On Sunday, the Los Angeles Times newspaper reported that a total of 15 women have come forward to accuse Arnold Schwarzenegger of either groping them or making other unwanted sexual advances over the past thirty years.
A new poll suggests the allegations have not done too much damage yet to the Schwarzenegger campaign. The poll indicates that voters continue to favor the recall of Governor Davis and that Arnold Schwarzenegger remains the top choice as his replacement.
But Governor Davis is trying to draw more attention to the sexual harassment allegations as he makes campaign appearances around the state, like this one Sunday at a hospital in Los Angeles. "These accusations, if true, are very disturbing and raise serious questions about whether Mr. Schwarzenegger should be California's governor," he said. "The question gets down to this: Are all 15 women and their families lying or is Mr. Schwarzenegger not telling us the truth?"
The allegations regarding Mr. Schwarzenegger's treatment of women and comments he once made favorable of Adolph Hitler have mobilized some Democrats into believing they can defeat the recall and keep Governor Davis in office.
Karen Sickler is one of several Democrats who turned out to hear the governor on Sunday. She said a Schwarzenegger victory would be "scary". "I think his character is bad. But on top of that, he has never answered one question about how he would straighten anything out," she said.
Candidate Schwarzenegger has admitted that some of the allegations are true and he has issued several blanket apologies to anyone who may have been offended by his behavior on movie sets over the years.
But he says many of the accusations are false and that the last-minute allegations amount to what he calls dirty politics.

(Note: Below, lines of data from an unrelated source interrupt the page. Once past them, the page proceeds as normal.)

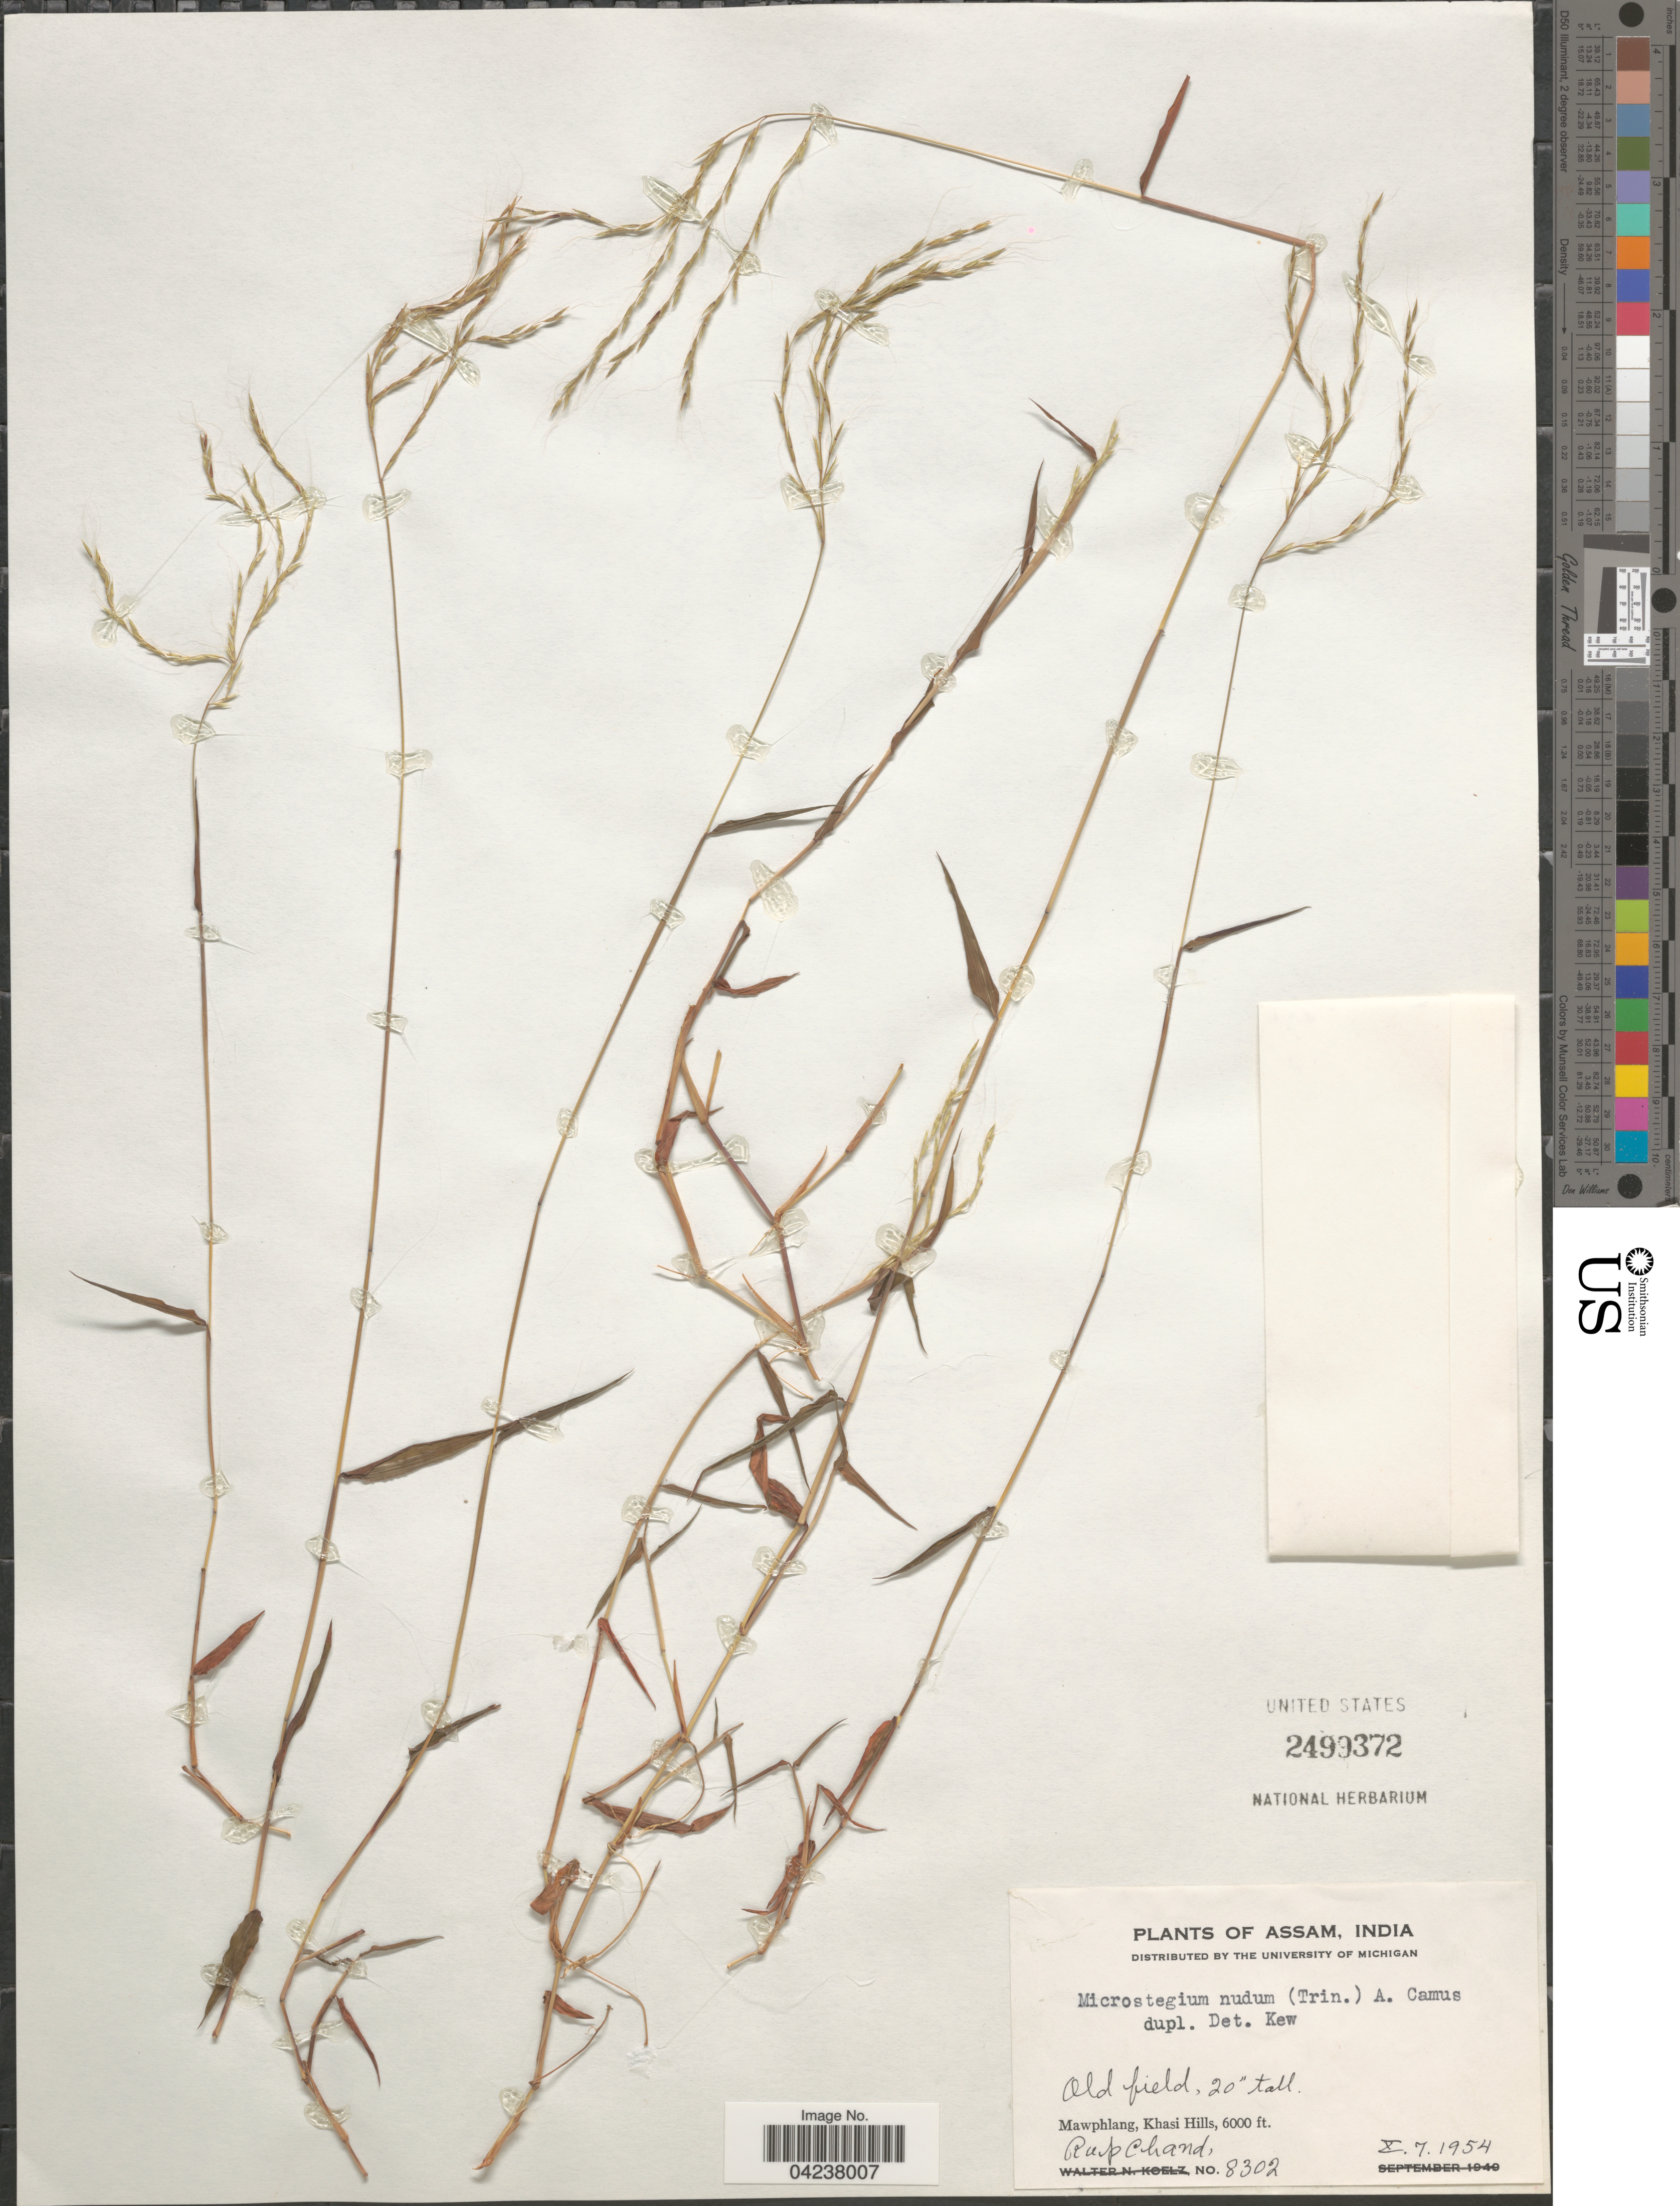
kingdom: Plantae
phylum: Tracheophyta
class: Liliopsida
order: Poales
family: Poaceae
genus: Microstegium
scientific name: Microstegium nudum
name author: (Trin.) A. Camus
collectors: R. Chand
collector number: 8302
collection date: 1954-10-07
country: India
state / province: Meghalaya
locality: Mawphlang, Khasi Hills.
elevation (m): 1829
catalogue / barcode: US 2499372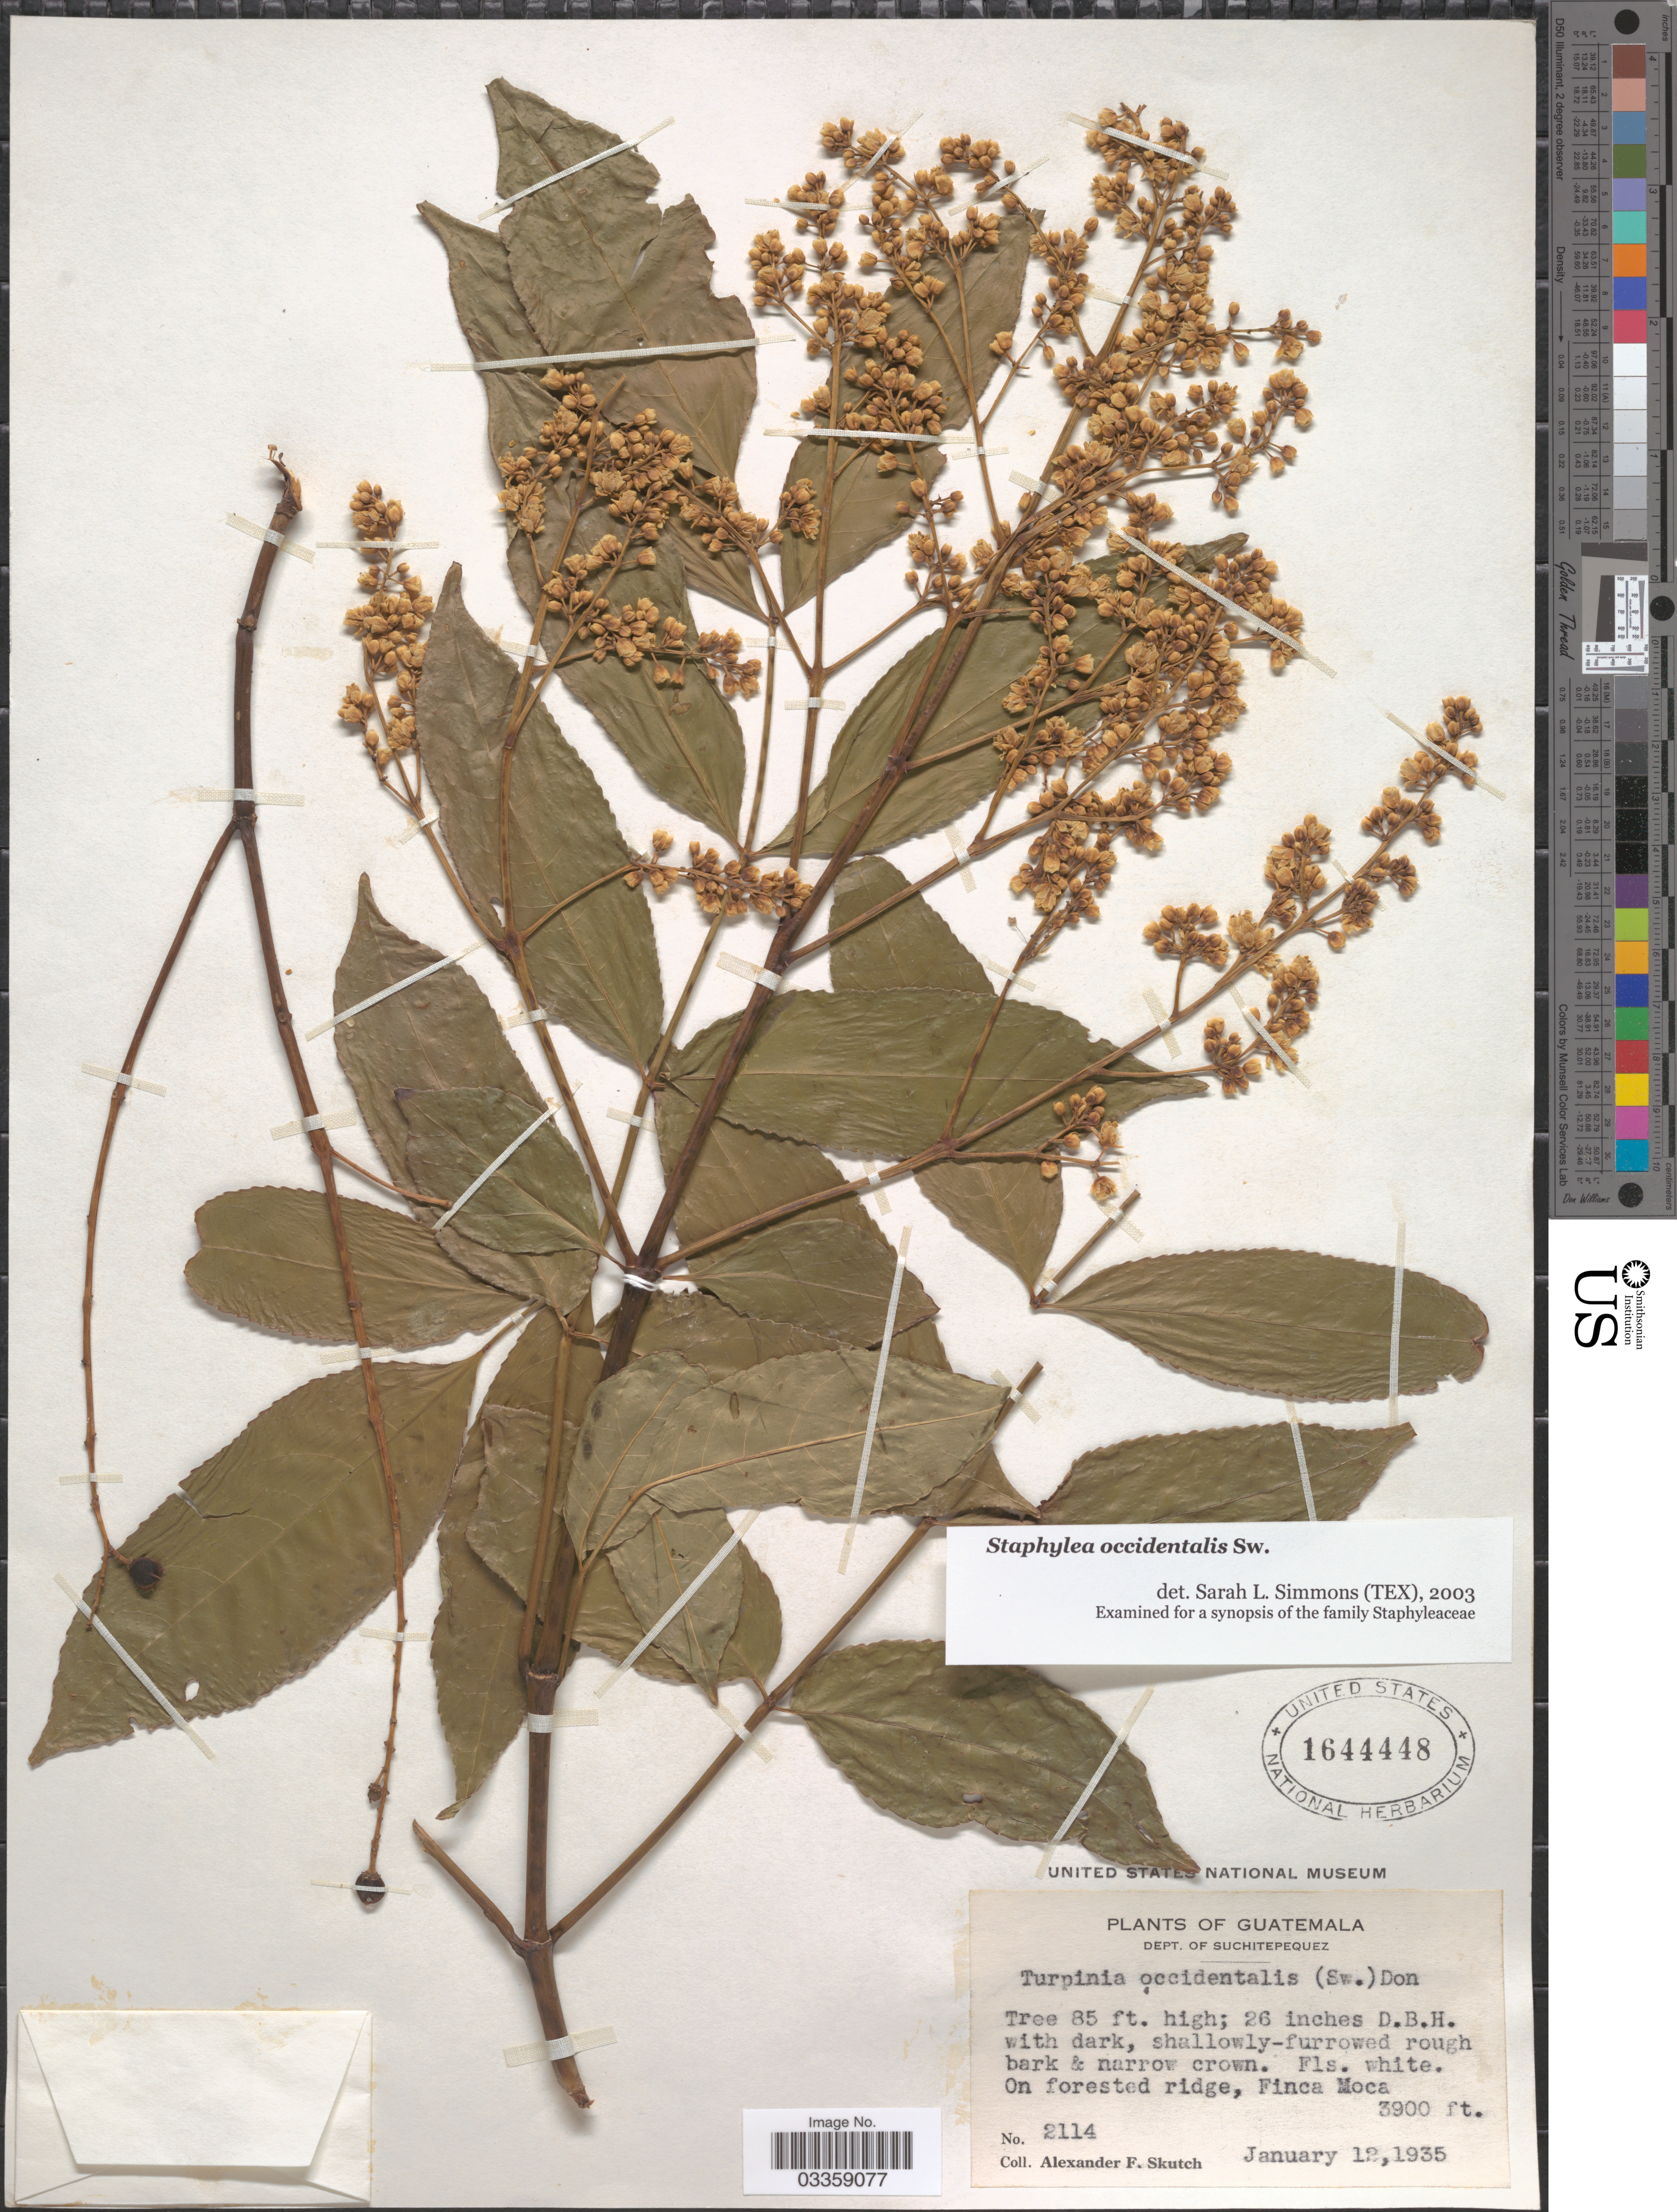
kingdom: Plantae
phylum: Tracheophyta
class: Magnoliopsida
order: Crossosomatales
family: Staphyleaceae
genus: Turpinia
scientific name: Turpinia occidentalis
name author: (Sw.) G. Don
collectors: A. F. Skutch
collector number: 2114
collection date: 1935-01-12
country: Guatemala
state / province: Suchitepéquez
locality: Dept. of Suchitepequez. On forested ridge, Finca Moca.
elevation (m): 1189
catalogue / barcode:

He addressed supporters in the State Capital of Sacramento Sunday at the conclusion of a four-day bus campaign tour. "We have to make sure that everyone who has never voted before goes to the polls on October 7," he said. "That is our chance to take the government back again. Let us all work together. I need your help."
Many Schwarzenegger supporters, including Republicans, independents and even some Democrats who are prepared to desert Gray Davis in the recall vote on Tuesday believe the allegations are politically motivated.
Dwayne Smith recently attended a Schwarzenegger rally north of Los Angeles. "I think people see through all this dirty trick business. We are used to it from Governor Davis," he said.
The Davis campaign denies any involvement in bringing the sexual harassment allegations to light.
In Tuesday's voting, California residents will first be asked whether to recall, or remove, Governor Davis from office. The voters will then choose from 135 possible successors.